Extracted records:
** Begin **
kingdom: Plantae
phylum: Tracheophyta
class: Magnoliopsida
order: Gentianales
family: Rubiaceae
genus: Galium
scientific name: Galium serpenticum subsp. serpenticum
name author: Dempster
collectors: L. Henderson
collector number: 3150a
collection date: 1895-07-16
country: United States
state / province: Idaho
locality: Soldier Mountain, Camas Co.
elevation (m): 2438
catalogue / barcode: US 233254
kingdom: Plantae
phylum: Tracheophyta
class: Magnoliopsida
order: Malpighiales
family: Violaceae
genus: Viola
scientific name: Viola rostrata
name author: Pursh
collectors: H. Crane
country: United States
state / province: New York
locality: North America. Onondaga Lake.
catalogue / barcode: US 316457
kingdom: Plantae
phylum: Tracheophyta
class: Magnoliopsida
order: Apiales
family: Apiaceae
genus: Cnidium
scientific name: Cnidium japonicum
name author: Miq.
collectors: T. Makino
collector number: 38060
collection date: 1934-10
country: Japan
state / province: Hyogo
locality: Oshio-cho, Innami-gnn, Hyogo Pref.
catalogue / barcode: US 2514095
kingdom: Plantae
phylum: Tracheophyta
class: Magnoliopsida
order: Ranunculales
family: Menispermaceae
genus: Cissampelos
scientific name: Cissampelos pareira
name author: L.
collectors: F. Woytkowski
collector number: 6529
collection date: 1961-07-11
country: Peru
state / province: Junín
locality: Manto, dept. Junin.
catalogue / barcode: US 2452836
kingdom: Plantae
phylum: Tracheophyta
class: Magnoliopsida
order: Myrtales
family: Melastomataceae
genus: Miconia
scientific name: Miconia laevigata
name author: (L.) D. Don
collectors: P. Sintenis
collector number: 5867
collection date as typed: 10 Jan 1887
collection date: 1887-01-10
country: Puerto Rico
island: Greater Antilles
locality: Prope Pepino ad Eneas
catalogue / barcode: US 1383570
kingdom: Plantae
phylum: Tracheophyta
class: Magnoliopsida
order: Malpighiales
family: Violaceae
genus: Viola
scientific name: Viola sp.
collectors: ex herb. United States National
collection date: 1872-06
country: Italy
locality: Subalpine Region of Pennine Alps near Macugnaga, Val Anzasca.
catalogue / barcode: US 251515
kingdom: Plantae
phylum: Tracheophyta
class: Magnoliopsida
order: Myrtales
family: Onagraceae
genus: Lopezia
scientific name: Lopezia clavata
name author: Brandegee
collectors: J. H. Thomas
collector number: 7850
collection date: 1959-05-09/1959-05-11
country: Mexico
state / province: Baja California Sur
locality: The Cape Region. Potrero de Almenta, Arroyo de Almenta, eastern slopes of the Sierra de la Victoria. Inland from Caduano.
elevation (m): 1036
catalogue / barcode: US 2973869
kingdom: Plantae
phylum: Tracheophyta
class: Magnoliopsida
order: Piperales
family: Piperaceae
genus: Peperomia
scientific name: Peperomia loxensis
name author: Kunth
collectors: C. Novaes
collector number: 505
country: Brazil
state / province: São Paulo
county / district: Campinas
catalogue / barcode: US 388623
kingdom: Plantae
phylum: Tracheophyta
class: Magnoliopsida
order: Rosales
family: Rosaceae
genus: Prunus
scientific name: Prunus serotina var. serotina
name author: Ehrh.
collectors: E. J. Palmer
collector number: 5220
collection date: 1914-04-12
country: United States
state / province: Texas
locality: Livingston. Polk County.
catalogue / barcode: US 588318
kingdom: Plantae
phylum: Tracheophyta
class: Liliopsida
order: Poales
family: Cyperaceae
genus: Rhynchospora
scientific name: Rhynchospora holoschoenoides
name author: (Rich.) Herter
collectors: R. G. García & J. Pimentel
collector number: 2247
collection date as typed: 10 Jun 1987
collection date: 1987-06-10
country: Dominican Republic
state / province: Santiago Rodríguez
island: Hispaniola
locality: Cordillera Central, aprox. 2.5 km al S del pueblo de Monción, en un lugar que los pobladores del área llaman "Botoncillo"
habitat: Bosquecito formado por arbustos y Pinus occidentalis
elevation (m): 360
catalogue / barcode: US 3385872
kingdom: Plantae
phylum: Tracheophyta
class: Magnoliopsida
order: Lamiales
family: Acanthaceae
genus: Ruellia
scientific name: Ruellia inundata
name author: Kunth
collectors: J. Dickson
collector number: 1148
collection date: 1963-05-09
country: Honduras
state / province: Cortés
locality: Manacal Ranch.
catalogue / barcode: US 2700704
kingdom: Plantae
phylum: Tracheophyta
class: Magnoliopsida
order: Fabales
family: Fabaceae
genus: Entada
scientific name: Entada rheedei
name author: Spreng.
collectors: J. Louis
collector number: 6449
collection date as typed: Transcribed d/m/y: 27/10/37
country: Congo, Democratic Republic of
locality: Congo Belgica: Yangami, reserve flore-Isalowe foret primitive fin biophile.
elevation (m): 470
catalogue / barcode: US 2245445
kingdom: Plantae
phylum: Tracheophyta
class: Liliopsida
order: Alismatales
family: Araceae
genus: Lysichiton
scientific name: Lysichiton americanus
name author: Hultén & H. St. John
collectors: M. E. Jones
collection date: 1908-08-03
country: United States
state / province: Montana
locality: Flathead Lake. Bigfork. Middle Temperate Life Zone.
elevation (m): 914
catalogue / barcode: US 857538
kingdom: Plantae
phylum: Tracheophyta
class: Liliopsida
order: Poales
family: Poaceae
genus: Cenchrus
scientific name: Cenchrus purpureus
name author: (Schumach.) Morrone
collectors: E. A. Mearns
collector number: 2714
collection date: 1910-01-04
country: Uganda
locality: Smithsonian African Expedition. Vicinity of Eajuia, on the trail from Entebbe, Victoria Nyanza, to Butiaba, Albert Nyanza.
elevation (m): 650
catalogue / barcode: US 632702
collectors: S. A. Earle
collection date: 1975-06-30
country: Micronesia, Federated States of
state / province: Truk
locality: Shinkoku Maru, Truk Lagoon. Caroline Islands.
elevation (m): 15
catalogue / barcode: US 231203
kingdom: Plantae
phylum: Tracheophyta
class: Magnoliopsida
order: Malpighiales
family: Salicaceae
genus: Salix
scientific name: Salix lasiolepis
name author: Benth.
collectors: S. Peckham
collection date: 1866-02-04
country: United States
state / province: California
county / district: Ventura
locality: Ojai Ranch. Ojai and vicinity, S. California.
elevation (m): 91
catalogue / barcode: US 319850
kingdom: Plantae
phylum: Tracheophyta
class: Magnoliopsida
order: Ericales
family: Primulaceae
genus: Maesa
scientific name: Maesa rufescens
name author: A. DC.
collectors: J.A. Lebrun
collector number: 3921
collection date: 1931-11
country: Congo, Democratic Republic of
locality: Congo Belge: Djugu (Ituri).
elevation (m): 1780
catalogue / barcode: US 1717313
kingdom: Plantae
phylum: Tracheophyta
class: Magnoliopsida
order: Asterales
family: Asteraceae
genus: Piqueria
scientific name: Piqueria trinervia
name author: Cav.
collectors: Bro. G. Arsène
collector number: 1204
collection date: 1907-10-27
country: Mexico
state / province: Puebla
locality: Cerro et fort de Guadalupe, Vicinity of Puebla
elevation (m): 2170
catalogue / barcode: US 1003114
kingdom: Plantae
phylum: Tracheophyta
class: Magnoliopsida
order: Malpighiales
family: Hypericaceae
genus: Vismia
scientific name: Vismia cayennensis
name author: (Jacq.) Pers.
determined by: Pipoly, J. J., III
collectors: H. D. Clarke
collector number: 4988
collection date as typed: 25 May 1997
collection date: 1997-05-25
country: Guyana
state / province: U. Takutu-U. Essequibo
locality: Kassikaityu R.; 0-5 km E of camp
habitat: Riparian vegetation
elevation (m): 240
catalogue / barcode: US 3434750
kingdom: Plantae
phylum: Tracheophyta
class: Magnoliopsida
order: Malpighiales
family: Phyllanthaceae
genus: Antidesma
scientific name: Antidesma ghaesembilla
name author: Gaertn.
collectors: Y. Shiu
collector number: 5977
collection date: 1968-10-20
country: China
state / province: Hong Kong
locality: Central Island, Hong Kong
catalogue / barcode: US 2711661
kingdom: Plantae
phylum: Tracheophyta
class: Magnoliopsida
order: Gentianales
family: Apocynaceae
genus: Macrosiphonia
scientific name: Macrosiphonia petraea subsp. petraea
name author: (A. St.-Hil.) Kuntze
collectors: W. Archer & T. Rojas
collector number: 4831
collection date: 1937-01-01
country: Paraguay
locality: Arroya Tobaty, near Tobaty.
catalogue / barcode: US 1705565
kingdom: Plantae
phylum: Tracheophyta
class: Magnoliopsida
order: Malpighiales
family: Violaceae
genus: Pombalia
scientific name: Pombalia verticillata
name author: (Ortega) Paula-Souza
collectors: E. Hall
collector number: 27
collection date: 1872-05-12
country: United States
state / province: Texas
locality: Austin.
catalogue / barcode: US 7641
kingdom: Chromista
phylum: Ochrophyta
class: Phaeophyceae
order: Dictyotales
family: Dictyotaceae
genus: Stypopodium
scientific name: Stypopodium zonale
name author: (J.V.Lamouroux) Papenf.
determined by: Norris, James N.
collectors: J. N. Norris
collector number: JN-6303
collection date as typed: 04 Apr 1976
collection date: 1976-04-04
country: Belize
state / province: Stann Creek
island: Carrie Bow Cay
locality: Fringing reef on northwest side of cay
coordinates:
** End **
- Short problem -
Can you rewrite the rows, starting at the first one and ending at the line that contains "scientific name: Lopezia clavata", with every "locality" changed to "site" and nothing else altered?

- Reply to the exercise -
kingdom: Plantae
phylum: Tracheophyta
class: Magnoliopsida
order: Gentianales
family: Rubiaceae
genus: Galium
scientific name: Galium serpenticum subsp. serpenticum
name author: Dempster
collectors: L. Henderson
collector number: 3150a
collection date: 1895-07-16
country: United States
state / province: Idaho
site: Soldier Mountain, Camas Co.
elevation (m): 2438
catalogue / barcode: US 233254
kingdom: Plantae
phylum: Tracheophyta
class: Magnoliopsida
order: Malpighiales
family: Violaceae
genus: Viola
scientific name: Viola rostrata
name author: Pursh
collectors: H. Crane
country: United States
state / province: New York
site: North America. Onondaga Lake.
catalogue / barcode: US 316457
kingdom: Plantae
phylum: Tracheophyta
class: Magnoliopsida
order: Apiales
family: Apiaceae
genus: Cnidium
scientific name: Cnidium japonicum
name author: Miq.
collectors: T. Makino
collector number: 38060
collection date: 1934-10
country: Japan
state / province: Hyogo
site: Oshio-cho, Innami-gnn, Hyogo Pref.
catalogue / barcode: US 2514095
kingdom: Plantae
phylum: Tracheophyta
class: Magnoliopsida
order: Ranunculales
family: Menispermaceae
genus: Cissampelos
scientific name: Cissampelos pareira
name author: L.
collectors: F. Woytkowski
collector number: 6529
collection date: 1961-07-11
country: Peru
state / province: Junín
site: Manto, dept. Junin.
catalogue / barcode: US 2452836
kingdom: Plantae
phylum: Tracheophyta
class: Magnoliopsida
order: Myrtales
family: Melastomataceae
genus: Miconia
scientific name: Miconia laevigata
name author: (L.) D. Don
collectors: P. Sintenis
collector number: 5867
collection date as typed: 10 Jan 1887
collection date: 1887-01-10
country: Puerto Rico
island: Greater Antilles
site: Prope Pepino ad Eneas
catalogue / barcode: US 1383570
kingdom: Plantae
phylum: Tracheophyta
class: Magnoliopsida
order: Malpighiales
family: Violaceae
genus: Viola
scientific name: Viola sp.
collectors: ex herb. United States National
collection date: 1872-06
country: Italy
site: Subalpine Region of Pennine Alps near Macugnaga, Val Anzasca.
catalogue / barcode: US 251515
kingdom: Plantae
phylum: Tracheophyta
class: Magnoliopsida
order: Myrtales
family: Onagraceae
genus: Lopezia
scientific name: Lopezia clavata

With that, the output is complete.